The number of writing systems in the world is large, although a few have become especially widespread: the Latin alphabet, the Cyrillic, the Arabic; the Chinese ideographic system; Japanese syllabic writing; Devanagari and its relatives in India. Some scripts, such as the Hebrew and Greek alphabets, have a high profile even though the number of people speaking their languages is relatively small. Other writing systems are used by multitudes, but are not widely known outside their native areas.

All of these writing systems started out as handwriting, but today they are all reproduced – and widely read – as type. Now that we can send digital text to each other, we find ourselves up against a technological problem: how to make sure that the text we send can be read correctly when it is printed on paper, or when it appears on someone else’s computer screen. Anyone who has tried to use accented characters in an e-mail message knows how uncertain this can be.

The year 2001 was declared, by the United Nations, the ‘Year of Dialogue among Civilizations.’ The events of 2001 made it clear just how important that dialogue can be, and how much we suffer if it’s neglected or misunderstood. As part of this Year of Dialogue, the Association Typographique Internationale (ATypI) sponsored an international competition for the best type designs of the previous five years – in all alphabets and writing systems, used in any language, from anywhere in the world. The competition was organized in New York and Moscow, an office was set up in Moscow, and the whole project was given the somewhat playful name bukva:raz! (‘letter:one!’ in Russian). The judging was done in December 2001 by an international jury of distinguished typographers and type designers, who chose the 100 best type designs out of those submitted. The winning designs are shown in this book, along with information on the typefaces and their designers. To put them in context and provide some depth of information about a few of the different scripts shown here, we asked type experts from around the world to write essays on several different writing systems and the problems of designing type for them.

The voices heard in these essays are diverse and individual. This is not a definitive ‘official’ overview. In the spirit of the book’s ecumenical nature, we have made no attempt to homogenize them into a single style, and we have followed the authors’ preferences in using either American or British spelling conventions. (For clarity, though, we have adopted a consistent style of punctuation.) Although considerable thought has been given over the years to coming up with agreed-upon definitions for typographic terms like ‘character,’ ‘glyph,’ ‘letter,’ and so on, we have left it up to each writer to decide how to use them. The purpose of this looseness is not to create cacophony, but to allow each voice to be heard in its own cadences and accents.

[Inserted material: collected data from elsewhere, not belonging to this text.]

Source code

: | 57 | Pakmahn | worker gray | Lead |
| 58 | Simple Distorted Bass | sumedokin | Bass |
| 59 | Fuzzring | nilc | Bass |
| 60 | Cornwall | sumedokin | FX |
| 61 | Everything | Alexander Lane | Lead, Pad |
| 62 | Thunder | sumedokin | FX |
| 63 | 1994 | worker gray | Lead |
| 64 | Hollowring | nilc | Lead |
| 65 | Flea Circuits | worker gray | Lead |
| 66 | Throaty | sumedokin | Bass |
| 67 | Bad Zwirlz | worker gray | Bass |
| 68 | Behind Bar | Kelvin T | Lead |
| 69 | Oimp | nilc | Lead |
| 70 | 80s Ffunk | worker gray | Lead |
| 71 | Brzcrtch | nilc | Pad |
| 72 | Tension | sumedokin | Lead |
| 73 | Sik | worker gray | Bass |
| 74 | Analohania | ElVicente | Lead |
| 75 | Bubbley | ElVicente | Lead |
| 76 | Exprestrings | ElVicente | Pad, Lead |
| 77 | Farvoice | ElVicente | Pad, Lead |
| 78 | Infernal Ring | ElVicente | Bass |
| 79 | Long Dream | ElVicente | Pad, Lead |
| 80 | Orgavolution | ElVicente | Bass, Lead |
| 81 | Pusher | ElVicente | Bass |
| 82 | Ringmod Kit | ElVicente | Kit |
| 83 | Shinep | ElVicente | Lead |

The proportion of Latin and non-Latin typefaces among the bukva:raz! winners is not a reflection of the distribution of scripts or typefaces in the world. It is simply a reflection of the typefaces that were entered – and, among those, of which ones the jury chose. Not surprisingly, in an information world currently dominated by Western European languages, there were more Latin typefaces than any other kind. But such things are fluid; in another year, the mix might change. Language Culture Type is a benchmark of where we stand today in both the craft and the technology of making typefaces for use in global communication.